China: Schon in der Vergangenheit hat Peking sehr opportunistisch die langfristigen Rohstofflieferverträge mit Russland zu für sich sehr vorteilhaften Konditionen gestaltet. Das dürfte sich künftig noch verstärken. Bis auf weiteres erhält China damit jetzt wohl zusätzlichen Zugang zu russischem Öl, Gas und zu Industriemetallen, zum Teil vermutlich auch mit sehr guten Konditionen für die Weiterveräußerung an jene Staaten, die offiziell Sanktionen gegen Russland eingeführt haben bzw. einführen mussten, aber weiterhin auf russische Rohstoffe angewiesen sind. Auch gegen mögliche Nahrungsmittelknappheiten scheint man besser gewappnet als viele andere Staaten, wurden doch schon seit mehreren Quartalen die eigenen Getreidevorräte massiv aufgestockt. Es bleibt abzuwarten, ob sich die zuletzt stark gestiegenen Covid-19-Neuinfektionen samt Gegenmaßnahmen auswirken werden.

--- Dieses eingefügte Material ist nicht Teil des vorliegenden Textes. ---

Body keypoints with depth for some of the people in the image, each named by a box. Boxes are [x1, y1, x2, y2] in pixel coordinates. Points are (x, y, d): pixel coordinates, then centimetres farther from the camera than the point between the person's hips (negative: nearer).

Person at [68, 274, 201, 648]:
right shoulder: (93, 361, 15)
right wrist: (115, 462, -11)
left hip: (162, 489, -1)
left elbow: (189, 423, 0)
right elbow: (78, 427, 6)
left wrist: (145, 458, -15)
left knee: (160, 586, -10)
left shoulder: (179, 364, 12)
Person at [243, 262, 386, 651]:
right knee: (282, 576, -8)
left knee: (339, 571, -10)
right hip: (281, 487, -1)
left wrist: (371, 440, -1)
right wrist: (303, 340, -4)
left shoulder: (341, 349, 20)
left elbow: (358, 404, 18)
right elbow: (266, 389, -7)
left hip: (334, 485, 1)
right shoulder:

Indien: Auch ohne die Effekte vom Ukrainekrieg und die Sanktionen dürfte Indien Gegenwind bei der Binnenkonjunktur bekommen. Dennoch werden für 2022/23 sechs bis sieben Prozent reales Wirtschaftswachstum erwartet, was ein Spitzenwert unter den großen Volkswirtschaften wäre.

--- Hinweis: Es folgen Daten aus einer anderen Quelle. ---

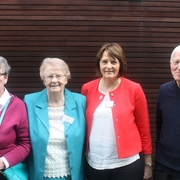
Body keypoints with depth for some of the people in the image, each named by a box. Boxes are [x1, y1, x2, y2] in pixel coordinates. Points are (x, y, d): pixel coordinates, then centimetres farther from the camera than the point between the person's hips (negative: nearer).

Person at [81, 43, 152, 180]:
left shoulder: (134, 89, -7)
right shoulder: (87, 89, 0)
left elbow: (144, 128, -1)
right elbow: (83, 124, 7)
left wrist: (147, 163, 3)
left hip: (127, 164, -2)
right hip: (94, 164, 2)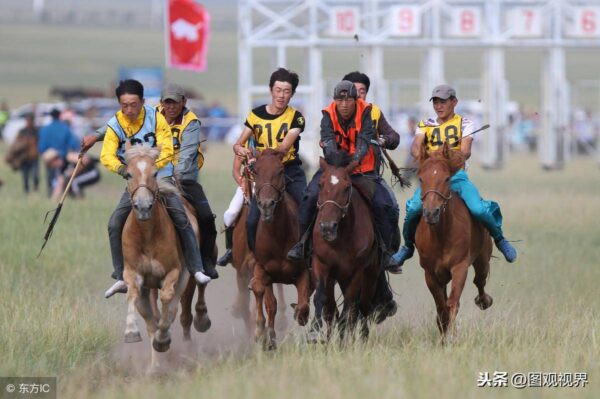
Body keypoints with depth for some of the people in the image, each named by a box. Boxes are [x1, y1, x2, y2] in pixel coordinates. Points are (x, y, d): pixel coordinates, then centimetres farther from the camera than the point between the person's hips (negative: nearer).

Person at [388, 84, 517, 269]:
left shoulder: (464, 123, 9)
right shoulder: (426, 125, 15)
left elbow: (465, 151, -7)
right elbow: (415, 147, -2)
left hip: (457, 174, -1)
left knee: (478, 209, -24)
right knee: (414, 208, -26)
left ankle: (499, 239, 5)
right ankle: (408, 246, -1)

Brasilien: Brasilien meldete zuletzt recht gute Konjunkturdaten. Auch für Brasilien dürften v.a. die indirekten Auswirkungen über höhere Weltmarktpreise für Rohstoffe, Düngemittel, Stahl etc. relevant sein. Brasilien importiert z.B. 22 Prozent seines Düngerbedarfs aus Russland. Im Gegenzug könnte Brasiliens eigener Bergbau aber von höheren Preisen für Rohstoffe profitieren.

Russland: Die Wirtschaft wird  wohl kräftig schrumpfen. Im Kreml dürfte man einen Großteil der westlichen Sanktionen einkalkuliert haben, aber bei weitem nicht alle. Z.B. dürften durch die Sperrung/Beschlagnahme großer Teile der Währungsreserven rund 300 Mrd. Dollar in Form von Euro, US-Dollar und Gold vorerst oder dauerhaft dem Zugriff durch Russland entzogen sein, was man bei entsprechenden rechtzeitigen Rückführmaßnahmen auf einen Bruchteil dessen hätte minimieren können. Die Folgen von der Ankündigung, die EU müsse Gas künftig in Rubel bezahlen, sowie die Schwierigkeiten Russlands, sein Öl zu verkaufen, selbst mit großen Preisabschlägen, könnten weitere globale Verwerfungen bei Güterströmen nahezu aller Art sein.

Türkei: Die Türkei wird durch den russisch-ukrainischen Konflikt geopolitisch spürbar aufgewertet; wirtschaftlich gibt es sowohl positive als auch negative Auswirkungen. Es ist davon auszugehen, dass sich Ankara damit wieder sehr viel stärkerer Unterstützung auch finanzieller Art erfreuen darf. Das unlängst sehr akute Devisenproblem könnte damit wohl bis auf weiteres nicht mehr so drängend sein, auch wenn die Konjunktur und die Leistungsbilanz wohl neuerlich belastet werden, etwa durch höhere Energiepreise und den Wegfall russischer Touristen.

CE3 (Polen, Tschechien, Ungarn): Die CE3-Staaten und ihre Unternehmen sind besonders stark exponiert zum Krieg in der Ukraine, den Flüchtlingsströmen und den Sanktionen des Westens bzw. etwaigen Gegensanktionen. Die EU hat die bislang suspendierten Subventionszahlungen an Polen und Ungarn freigegeben. Für die Notenbanken der Region ist die Inflationsbekämpfung jetzt noch schwieriger geworden; überall liegen die Teuerungsraten weit über den Zielwerten.